化皮
@bakenokawa813
2026年8月10日

いちねんかん
畠中恵
読み終わった
読み返した
読み返ししゃばけシリーズ21冊目。
長崎屋夫妻が一年の長い湯治の旅に出て、若だんなが店を預かる間の様子を描く。なんだかもう、“両親の不在に店を預かる若だんな”と聞いた時点で「若だんな……立派になられて……!」みたいな仁吉か佐助のごとき心境になってしまう。お赤飯を炊きたい。

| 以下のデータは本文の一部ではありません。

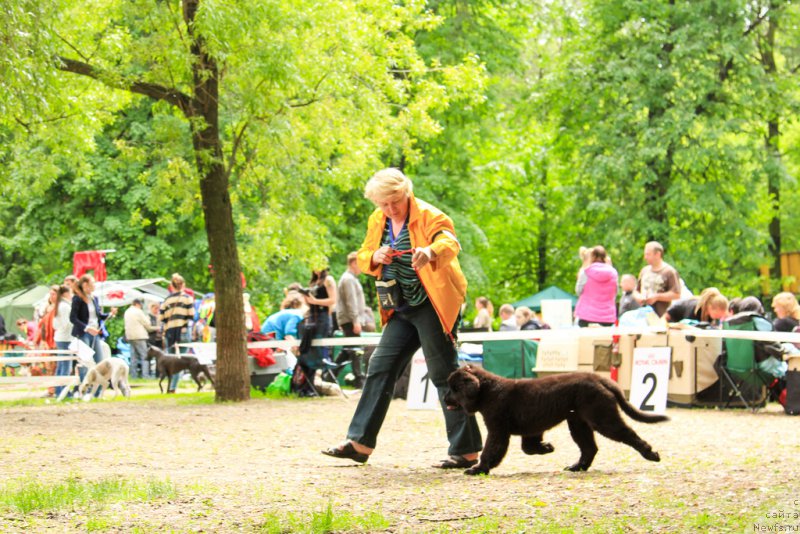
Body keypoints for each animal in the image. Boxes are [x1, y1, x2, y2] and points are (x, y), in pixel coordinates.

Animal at [446, 366, 664, 476]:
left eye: (454, 388)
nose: (444, 398)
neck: (488, 391)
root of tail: (600, 379)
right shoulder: (530, 429)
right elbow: (528, 447)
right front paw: (547, 448)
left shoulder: (497, 430)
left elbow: (490, 451)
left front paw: (478, 469)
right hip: (578, 423)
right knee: (590, 448)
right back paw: (577, 467)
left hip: (602, 418)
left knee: (629, 435)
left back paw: (651, 454)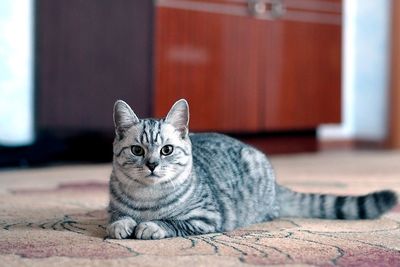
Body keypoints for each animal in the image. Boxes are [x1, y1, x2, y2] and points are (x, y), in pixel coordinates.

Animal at [108, 99, 398, 241]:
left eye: (166, 150)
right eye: (137, 151)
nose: (152, 164)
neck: (148, 200)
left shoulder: (206, 217)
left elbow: (172, 222)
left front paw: (151, 226)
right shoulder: (113, 208)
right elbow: (117, 218)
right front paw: (123, 225)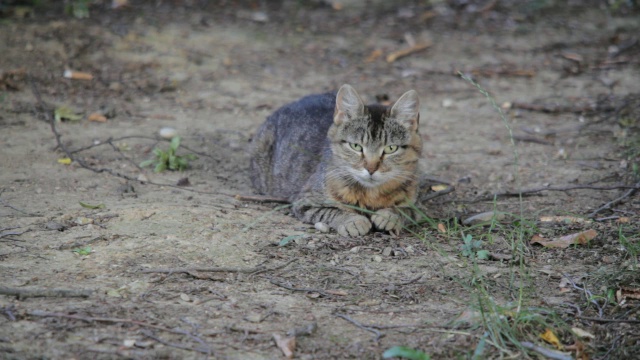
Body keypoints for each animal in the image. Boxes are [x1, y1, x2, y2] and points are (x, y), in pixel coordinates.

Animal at [251, 84, 424, 236]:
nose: (371, 169)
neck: (370, 194)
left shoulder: (417, 205)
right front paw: (353, 221)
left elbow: (405, 211)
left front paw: (389, 215)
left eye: (391, 148)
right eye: (356, 146)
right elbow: (332, 211)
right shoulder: (305, 202)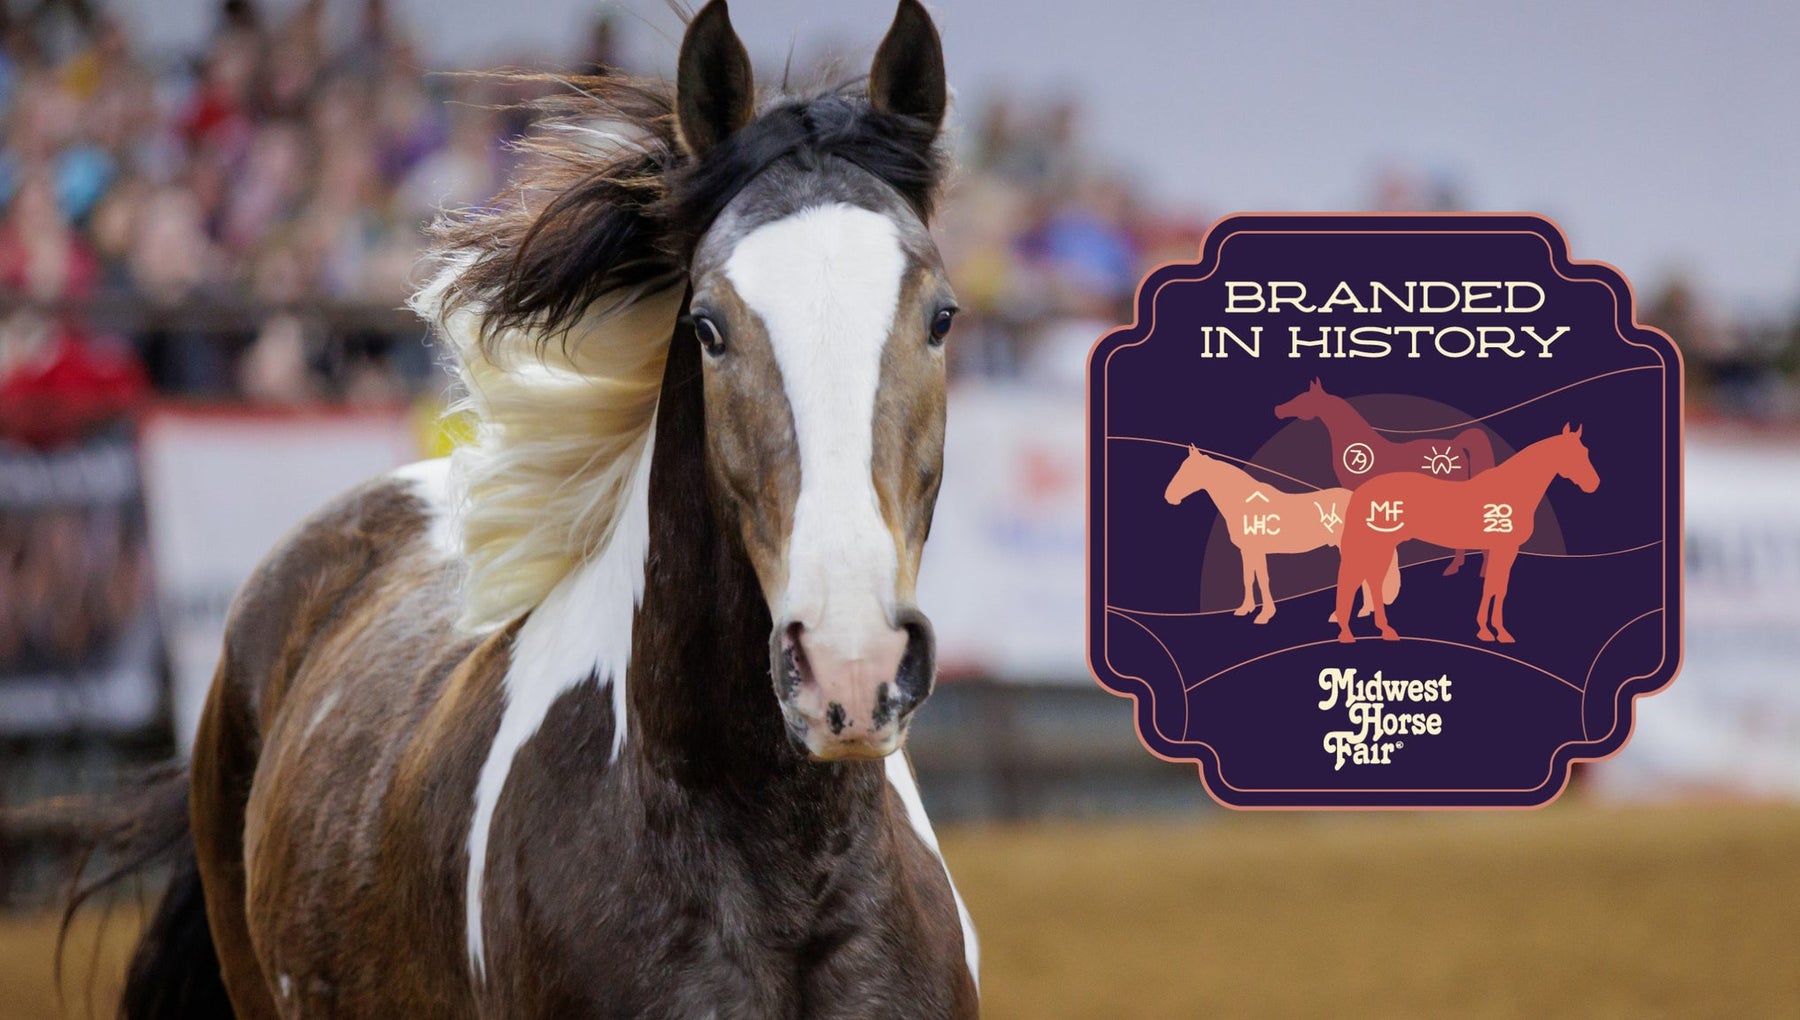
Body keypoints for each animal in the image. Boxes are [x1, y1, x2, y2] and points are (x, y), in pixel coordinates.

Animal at [1163, 445, 1397, 624]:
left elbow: (1263, 579)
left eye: (1188, 472)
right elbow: (1248, 578)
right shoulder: (1247, 551)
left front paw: (1265, 615)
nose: (1168, 497)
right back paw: (1365, 611)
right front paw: (1245, 609)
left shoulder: (1257, 550)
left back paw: (1342, 615)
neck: (1245, 503)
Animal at [1333, 424, 1599, 644]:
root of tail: (1362, 491)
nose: (1594, 484)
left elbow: (1496, 587)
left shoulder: (1503, 551)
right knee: (1359, 579)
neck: (1511, 490)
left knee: (1371, 580)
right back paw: (1353, 632)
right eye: (1575, 454)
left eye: (1586, 451)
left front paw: (1492, 630)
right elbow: (1494, 588)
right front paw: (1493, 632)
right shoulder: (1504, 549)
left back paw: (1383, 630)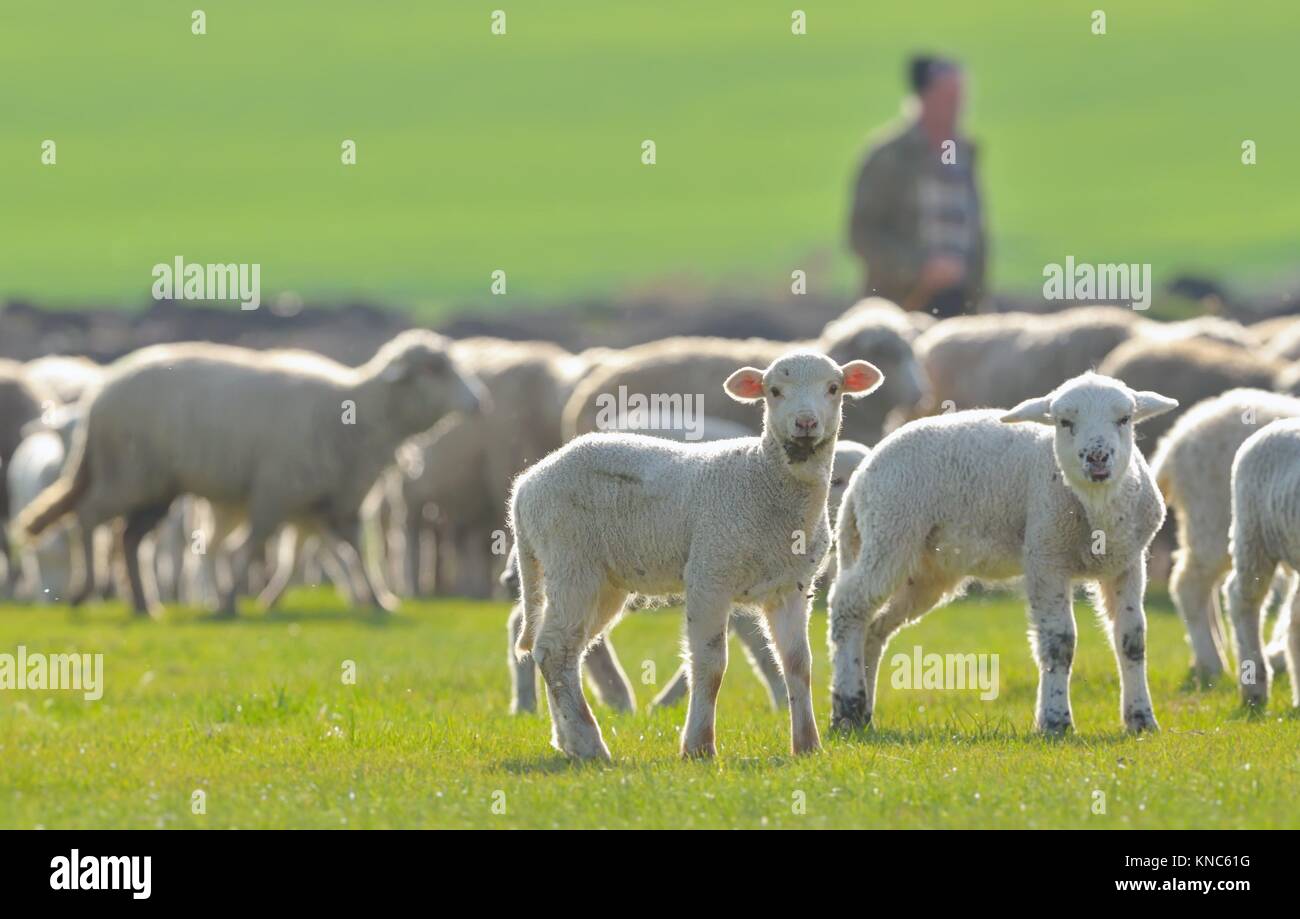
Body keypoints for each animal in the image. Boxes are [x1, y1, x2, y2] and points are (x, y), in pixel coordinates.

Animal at [13, 330, 483, 618]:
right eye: (433, 369)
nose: (479, 401)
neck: (358, 414)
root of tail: (98, 394)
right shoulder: (275, 491)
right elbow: (253, 543)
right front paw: (228, 601)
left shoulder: (337, 502)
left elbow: (354, 552)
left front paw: (381, 601)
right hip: (129, 473)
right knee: (90, 517)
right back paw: (85, 592)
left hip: (156, 485)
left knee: (129, 537)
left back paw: (145, 604)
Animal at [510, 351, 883, 760]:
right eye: (774, 391)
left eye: (833, 388)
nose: (805, 423)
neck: (762, 478)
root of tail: (527, 484)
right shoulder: (710, 573)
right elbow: (710, 665)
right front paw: (699, 746)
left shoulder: (791, 587)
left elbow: (798, 664)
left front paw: (807, 746)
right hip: (571, 560)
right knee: (555, 650)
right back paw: (590, 745)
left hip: (603, 581)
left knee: (562, 650)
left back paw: (569, 742)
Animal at [828, 372, 1177, 735]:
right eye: (1064, 422)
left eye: (1125, 419)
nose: (1097, 457)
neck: (1098, 508)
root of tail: (862, 474)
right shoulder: (1045, 557)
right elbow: (1058, 643)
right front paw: (1055, 721)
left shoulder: (1127, 564)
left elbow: (1132, 640)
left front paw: (1142, 720)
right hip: (889, 531)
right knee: (848, 606)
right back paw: (846, 708)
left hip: (925, 570)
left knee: (874, 626)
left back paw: (863, 712)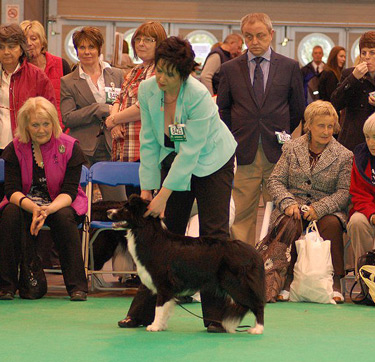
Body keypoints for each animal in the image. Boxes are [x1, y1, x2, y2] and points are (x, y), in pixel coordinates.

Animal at [108, 195, 268, 334]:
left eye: (126, 209)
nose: (108, 211)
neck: (148, 233)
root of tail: (254, 253)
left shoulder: (164, 283)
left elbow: (159, 307)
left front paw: (154, 326)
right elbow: (166, 307)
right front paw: (162, 325)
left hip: (235, 283)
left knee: (257, 303)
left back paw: (258, 329)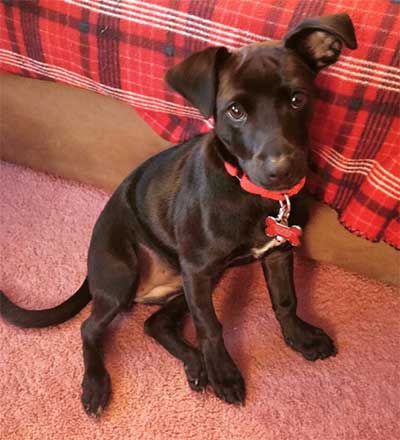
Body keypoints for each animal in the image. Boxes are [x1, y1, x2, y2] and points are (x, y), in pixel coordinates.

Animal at [0, 13, 356, 416]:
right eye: (235, 111)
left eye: (297, 99)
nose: (281, 171)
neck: (252, 194)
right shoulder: (199, 271)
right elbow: (210, 326)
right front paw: (224, 373)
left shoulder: (276, 253)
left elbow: (285, 300)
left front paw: (299, 337)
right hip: (126, 274)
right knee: (90, 328)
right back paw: (96, 384)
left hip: (190, 283)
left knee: (156, 325)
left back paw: (195, 364)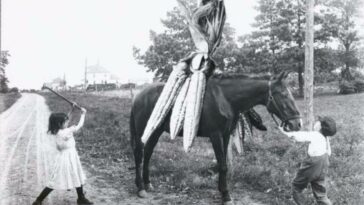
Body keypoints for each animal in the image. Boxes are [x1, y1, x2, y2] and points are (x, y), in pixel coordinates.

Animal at [129, 71, 300, 204]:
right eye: (284, 95)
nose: (297, 124)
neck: (225, 97)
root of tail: (138, 96)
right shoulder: (215, 135)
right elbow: (222, 165)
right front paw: (226, 195)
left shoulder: (225, 135)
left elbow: (223, 163)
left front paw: (223, 192)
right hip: (142, 131)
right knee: (138, 154)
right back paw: (140, 188)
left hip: (155, 131)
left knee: (148, 153)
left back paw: (148, 184)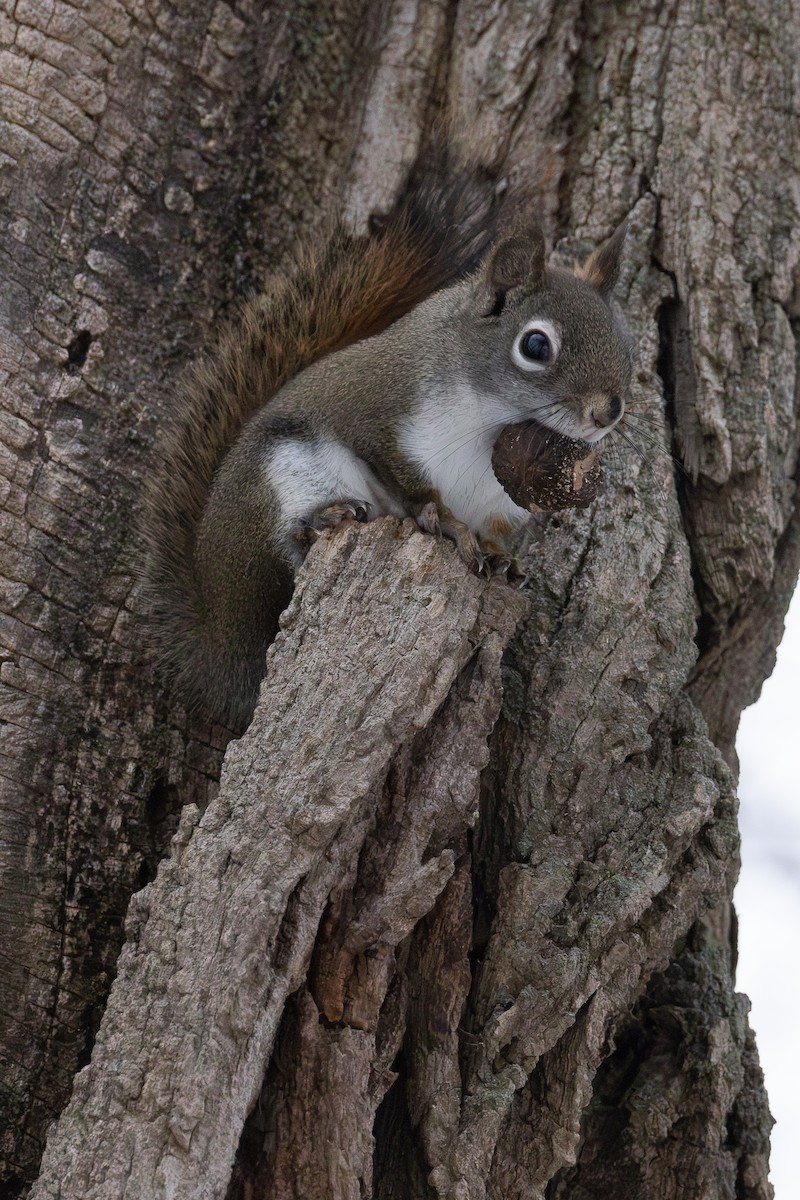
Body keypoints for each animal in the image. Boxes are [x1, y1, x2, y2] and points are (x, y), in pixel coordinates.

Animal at [141, 150, 632, 733]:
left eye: (624, 340)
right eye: (535, 345)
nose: (607, 412)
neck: (492, 420)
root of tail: (219, 639)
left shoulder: (501, 503)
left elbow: (496, 534)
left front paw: (500, 560)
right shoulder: (375, 413)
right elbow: (406, 481)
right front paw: (442, 520)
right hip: (278, 481)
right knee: (280, 570)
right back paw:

何度も言うけど、時空を止めてサザエさん的に一切変わらない状況を描き続けることもできるのに、少しずつ状況を変えていきそれでも続けているのがしゃばけシリーズの好きなところ。
それから今作でようやく金次と屏風のぞきの奉公が始まるけど、しれっと前の『またあおう』ですでに奉公してたので少し混乱が。連載順と文庫収録順の兼ね合いだろうか。
この2人の奉公も状況の変化として美味しく効いている気がする。若だんなが少しずつ病気してばかりでなく店に進出していくにあたって店の方にもっと妖が必要になってこうなった感が。
本当にいつまでも連載していてほしい。死ぬまで読みたいので畠中恵先生には健康に長く執筆を続けていただかなくては。